News Agencies Creates a World View

A recent article on the Web that a judge has temporarily put on hold due to the new moratorium ordered by the state’s highest court has drawn widespread attention online. The article was about a new drug for Alzheimer’s disease that have shown some promise in trials but has yet to gain approval from the FDA. In the article, the author talks about the unusual way the drug was approved, and why it is being held up. There have been many recent examples of drugs being held up in the medical process for one reason or another.

Here’s the interesting part of this article: The reporter is talking about how the lack of FDA approval meant that there was a risk that the new drug would never get tested in humans. In the article, the reporter tells of a case where the FDA put a hold on a drug meant for a paralyzed man who wants to walk again. That drug had been under clinical trials for years, but the testing had been held up because of concerns about the drug’s risks. This case raises a question about the news media’s reporting of such events: Are they too focused on the human interest and too subjective to offer any objective viewpoint? (The Wall Street Journal recently ran an article about this very issue.)

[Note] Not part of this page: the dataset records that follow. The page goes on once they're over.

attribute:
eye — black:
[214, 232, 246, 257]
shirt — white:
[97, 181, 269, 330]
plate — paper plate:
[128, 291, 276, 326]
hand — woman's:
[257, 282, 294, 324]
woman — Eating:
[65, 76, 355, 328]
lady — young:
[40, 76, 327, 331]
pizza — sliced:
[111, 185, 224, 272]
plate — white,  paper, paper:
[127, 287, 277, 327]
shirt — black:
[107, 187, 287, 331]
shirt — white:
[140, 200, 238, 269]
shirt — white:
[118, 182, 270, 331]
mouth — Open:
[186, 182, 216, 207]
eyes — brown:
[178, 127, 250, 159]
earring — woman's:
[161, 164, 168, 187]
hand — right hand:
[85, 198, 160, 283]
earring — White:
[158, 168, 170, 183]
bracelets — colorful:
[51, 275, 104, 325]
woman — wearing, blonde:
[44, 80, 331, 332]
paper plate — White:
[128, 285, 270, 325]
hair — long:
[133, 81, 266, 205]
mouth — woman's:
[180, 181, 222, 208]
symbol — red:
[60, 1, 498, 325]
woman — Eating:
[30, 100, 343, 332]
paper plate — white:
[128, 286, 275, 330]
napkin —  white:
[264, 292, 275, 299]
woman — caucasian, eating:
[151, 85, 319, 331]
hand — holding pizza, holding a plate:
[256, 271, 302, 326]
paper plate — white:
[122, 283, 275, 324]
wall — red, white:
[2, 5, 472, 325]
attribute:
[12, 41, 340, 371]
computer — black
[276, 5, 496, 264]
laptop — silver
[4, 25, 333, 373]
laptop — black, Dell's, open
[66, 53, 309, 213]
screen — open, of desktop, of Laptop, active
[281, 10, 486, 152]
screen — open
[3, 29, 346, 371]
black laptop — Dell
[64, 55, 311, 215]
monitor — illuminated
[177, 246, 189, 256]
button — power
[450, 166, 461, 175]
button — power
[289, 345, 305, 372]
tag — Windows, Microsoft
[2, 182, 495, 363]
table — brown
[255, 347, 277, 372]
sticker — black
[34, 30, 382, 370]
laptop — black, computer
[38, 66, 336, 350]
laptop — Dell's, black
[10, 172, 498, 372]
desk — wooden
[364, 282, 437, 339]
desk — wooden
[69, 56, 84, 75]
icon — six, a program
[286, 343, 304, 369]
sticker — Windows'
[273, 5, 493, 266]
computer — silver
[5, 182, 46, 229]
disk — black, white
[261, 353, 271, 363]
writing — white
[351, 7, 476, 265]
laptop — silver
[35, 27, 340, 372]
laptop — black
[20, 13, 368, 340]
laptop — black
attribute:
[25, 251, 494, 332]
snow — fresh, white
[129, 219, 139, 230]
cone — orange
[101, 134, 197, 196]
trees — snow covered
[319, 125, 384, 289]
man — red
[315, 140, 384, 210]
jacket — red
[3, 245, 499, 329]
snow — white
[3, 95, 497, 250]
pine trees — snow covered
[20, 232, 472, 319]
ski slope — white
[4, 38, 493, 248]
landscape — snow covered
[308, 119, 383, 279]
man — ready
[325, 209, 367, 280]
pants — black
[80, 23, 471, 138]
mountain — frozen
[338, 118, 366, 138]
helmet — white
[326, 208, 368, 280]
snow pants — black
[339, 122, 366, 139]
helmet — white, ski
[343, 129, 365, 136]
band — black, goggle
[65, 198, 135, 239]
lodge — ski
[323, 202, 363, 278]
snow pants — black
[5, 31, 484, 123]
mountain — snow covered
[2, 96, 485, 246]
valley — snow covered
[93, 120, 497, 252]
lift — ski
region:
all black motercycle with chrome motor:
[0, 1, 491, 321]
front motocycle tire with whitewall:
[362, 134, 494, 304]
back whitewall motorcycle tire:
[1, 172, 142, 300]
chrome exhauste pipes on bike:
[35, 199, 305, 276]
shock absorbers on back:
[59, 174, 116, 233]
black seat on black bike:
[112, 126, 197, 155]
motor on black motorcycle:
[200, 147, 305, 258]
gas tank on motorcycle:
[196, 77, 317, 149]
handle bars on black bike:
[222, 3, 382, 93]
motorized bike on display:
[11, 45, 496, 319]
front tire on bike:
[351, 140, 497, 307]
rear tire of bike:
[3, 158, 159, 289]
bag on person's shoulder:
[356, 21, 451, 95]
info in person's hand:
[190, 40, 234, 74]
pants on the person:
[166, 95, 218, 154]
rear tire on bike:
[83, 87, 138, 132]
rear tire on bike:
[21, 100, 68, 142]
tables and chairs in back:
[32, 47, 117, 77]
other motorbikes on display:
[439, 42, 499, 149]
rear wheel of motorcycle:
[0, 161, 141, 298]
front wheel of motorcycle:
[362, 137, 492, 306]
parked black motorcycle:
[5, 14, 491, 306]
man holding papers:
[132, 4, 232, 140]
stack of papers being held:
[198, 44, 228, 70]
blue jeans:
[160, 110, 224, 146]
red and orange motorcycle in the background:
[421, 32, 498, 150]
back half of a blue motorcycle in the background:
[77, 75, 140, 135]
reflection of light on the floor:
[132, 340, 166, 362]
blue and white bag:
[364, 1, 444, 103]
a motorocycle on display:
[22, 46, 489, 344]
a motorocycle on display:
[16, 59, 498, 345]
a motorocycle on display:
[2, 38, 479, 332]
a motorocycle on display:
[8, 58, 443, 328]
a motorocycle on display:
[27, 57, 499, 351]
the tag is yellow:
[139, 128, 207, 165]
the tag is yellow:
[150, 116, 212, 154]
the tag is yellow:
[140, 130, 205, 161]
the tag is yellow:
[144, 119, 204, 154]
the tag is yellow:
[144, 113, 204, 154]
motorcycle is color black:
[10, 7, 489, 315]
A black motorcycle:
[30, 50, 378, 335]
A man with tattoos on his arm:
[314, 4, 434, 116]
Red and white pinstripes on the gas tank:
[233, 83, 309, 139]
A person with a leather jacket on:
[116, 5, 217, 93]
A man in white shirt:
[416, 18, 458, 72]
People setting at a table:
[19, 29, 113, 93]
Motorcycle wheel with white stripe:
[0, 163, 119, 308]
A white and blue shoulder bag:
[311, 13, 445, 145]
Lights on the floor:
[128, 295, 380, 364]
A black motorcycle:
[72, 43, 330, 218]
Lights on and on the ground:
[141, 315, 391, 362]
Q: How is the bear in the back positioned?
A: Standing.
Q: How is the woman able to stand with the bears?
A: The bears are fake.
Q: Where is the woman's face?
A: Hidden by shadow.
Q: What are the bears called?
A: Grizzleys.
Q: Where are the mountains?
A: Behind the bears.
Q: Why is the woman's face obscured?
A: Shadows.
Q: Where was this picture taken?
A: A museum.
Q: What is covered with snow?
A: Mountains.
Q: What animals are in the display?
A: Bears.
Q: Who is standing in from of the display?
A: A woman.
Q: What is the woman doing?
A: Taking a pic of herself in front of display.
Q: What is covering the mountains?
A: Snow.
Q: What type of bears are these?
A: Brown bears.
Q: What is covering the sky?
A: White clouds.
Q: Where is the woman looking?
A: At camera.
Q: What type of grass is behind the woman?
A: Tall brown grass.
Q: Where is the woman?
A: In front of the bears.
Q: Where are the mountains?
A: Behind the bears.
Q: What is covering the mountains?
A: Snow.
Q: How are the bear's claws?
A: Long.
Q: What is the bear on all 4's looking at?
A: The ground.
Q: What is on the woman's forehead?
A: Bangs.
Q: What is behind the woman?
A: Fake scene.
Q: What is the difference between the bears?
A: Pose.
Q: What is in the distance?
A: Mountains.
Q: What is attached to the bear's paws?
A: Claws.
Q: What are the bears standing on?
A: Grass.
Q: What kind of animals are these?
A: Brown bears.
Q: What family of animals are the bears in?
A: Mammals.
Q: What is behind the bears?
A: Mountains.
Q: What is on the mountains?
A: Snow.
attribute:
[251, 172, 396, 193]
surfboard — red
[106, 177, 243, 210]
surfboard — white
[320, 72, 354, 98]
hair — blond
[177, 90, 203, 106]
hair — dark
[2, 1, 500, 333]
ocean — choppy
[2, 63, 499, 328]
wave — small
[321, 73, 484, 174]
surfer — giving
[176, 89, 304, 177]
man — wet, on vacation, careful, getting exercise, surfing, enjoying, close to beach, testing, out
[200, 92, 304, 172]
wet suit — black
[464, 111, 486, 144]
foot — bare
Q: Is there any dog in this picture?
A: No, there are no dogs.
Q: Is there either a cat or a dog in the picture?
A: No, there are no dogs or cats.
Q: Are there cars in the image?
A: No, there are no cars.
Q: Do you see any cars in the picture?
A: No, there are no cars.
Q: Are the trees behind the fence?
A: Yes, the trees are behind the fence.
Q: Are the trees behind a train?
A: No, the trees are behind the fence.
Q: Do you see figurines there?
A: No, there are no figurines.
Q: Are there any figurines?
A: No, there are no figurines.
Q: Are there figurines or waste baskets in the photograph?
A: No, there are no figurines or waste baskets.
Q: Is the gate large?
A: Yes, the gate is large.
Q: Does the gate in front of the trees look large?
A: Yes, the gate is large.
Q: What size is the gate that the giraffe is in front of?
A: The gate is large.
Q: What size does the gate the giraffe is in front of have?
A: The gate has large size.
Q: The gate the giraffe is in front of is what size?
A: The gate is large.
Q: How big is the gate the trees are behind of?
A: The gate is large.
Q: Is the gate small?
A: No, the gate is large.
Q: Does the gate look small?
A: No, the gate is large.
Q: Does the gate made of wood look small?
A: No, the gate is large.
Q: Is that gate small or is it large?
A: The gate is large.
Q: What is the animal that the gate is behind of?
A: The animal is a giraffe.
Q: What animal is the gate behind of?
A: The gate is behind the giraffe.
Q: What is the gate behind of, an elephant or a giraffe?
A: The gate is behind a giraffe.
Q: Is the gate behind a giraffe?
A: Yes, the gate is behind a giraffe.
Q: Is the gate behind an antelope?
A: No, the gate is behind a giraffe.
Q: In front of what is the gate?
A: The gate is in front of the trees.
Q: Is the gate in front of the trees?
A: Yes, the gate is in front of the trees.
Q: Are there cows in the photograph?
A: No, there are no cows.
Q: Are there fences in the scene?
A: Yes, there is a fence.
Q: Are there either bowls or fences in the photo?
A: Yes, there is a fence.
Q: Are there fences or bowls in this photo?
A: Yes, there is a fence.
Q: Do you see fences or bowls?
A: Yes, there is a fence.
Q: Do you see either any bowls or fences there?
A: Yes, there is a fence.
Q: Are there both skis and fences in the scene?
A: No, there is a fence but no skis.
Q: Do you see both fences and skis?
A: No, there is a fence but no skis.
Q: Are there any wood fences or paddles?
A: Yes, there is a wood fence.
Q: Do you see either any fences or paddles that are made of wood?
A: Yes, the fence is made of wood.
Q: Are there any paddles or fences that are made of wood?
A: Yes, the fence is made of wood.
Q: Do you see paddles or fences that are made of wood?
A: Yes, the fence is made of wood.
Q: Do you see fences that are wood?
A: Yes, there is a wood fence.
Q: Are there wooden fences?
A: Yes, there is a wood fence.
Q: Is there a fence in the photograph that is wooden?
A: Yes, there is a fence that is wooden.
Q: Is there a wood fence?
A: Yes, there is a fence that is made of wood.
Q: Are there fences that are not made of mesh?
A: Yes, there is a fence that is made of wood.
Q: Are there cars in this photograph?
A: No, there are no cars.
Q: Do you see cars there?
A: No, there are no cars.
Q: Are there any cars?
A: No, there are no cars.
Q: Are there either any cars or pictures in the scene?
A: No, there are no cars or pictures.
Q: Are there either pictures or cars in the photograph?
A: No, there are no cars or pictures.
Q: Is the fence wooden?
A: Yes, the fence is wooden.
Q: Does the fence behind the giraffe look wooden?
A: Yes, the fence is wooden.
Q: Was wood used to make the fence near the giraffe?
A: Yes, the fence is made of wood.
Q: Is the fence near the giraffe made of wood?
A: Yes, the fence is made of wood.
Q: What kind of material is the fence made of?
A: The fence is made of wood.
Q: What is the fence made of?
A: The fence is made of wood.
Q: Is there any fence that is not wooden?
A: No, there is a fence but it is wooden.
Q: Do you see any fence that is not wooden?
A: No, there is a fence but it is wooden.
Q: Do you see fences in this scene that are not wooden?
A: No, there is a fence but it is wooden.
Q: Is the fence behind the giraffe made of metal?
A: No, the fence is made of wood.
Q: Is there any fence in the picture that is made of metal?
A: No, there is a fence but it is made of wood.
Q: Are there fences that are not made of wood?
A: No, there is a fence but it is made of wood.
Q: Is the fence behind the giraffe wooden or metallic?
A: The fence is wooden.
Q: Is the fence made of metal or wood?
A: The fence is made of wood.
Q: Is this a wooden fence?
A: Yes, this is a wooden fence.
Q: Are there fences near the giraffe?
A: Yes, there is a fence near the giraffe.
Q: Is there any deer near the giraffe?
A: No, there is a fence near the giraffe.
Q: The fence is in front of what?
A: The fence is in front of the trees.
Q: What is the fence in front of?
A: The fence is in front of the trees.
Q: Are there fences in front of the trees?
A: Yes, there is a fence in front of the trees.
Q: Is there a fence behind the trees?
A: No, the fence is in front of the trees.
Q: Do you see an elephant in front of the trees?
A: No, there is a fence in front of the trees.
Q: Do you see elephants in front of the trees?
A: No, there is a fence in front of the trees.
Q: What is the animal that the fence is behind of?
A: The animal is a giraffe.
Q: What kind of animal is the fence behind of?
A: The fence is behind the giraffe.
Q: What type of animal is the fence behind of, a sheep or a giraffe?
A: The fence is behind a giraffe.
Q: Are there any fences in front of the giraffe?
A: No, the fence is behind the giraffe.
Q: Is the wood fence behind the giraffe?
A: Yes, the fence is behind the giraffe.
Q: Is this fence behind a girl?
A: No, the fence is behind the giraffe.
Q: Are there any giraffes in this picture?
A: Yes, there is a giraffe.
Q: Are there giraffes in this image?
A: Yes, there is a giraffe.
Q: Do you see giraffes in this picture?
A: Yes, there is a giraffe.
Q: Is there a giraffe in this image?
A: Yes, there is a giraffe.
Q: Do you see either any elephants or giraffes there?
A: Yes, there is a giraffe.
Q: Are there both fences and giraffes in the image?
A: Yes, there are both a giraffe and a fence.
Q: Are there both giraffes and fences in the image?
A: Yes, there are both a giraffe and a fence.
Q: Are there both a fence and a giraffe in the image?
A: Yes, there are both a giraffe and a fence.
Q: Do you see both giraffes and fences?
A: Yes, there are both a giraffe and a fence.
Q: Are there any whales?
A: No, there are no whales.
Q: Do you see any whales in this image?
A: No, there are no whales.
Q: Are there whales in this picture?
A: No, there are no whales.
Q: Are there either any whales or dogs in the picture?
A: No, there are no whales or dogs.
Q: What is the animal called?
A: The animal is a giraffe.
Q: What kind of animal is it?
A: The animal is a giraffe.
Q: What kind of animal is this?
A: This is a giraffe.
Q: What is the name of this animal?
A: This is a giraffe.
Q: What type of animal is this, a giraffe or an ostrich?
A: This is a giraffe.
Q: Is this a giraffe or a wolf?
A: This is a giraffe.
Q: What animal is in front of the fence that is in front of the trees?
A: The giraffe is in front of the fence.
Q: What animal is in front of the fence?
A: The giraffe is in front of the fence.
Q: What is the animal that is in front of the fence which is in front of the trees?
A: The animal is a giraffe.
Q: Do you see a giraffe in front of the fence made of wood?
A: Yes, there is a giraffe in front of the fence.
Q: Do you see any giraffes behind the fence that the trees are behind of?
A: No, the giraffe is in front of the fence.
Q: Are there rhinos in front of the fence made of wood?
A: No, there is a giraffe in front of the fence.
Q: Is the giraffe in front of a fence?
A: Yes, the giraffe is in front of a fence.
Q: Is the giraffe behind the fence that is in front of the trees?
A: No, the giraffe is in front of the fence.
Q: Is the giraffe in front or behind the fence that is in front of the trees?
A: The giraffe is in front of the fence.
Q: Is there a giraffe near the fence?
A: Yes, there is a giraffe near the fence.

One of the things that I’ve noticed over the last decade is a tendency among news reporters to describe what they are seeing as “life-changing” events, even though in many cases it is just a change of one form or another. Take, for example, the recent advances in medical care for young patients with cancer who are living with breast and ovarian cancer. In this particular case, it is clear to see that the news media is more concerned about the story than the patient. But does this trend in reporting reflect broader trends in society?

As we have seen, both the patient and the news agencies themselves have become more cautious about expressing an opinion or taking a position on any given subject. In order to get views and information from different sources, the media needs to choose the right sources. This makes it much more difficult to objectively describe what is happening, but it can also make it easier for the news services to present a variety of perspectives and allow audiences to draw their own conclusions based on fact and not on speculation or hearsay.

There is no simple solution to the problem of a Variety writer covering many languages speaking people in many different societies. One solution might be to select a single news agency and have them cover the various regions of the world, although this would present problems for writers. Another solution might be to develop translation systems for providing ready-to-read text in foreign languages, but again this presents problems for translators and news agencies. A third solution is to provide news services tailored to particular languages. The news agencies that cater to the Spanish speaking market for example, would obviously have to concentrate on Spanish speaking countries, while news agencies serving the English speaking market would not need to do so.

The diversity of voices that make up the news industry has been made possible through technological improvements. Computer mediated equipment, the Internet, and online distribution capabilities have all made it much easier to provide news services to clients around the world. But it is news agencies like Agence France-presse that really shape the way news is covered and distributed. Agence France-Presse concentrates on European news and events, especially French news. But they do cover international events and the information provided would benefit from being available to readers from other countries as well.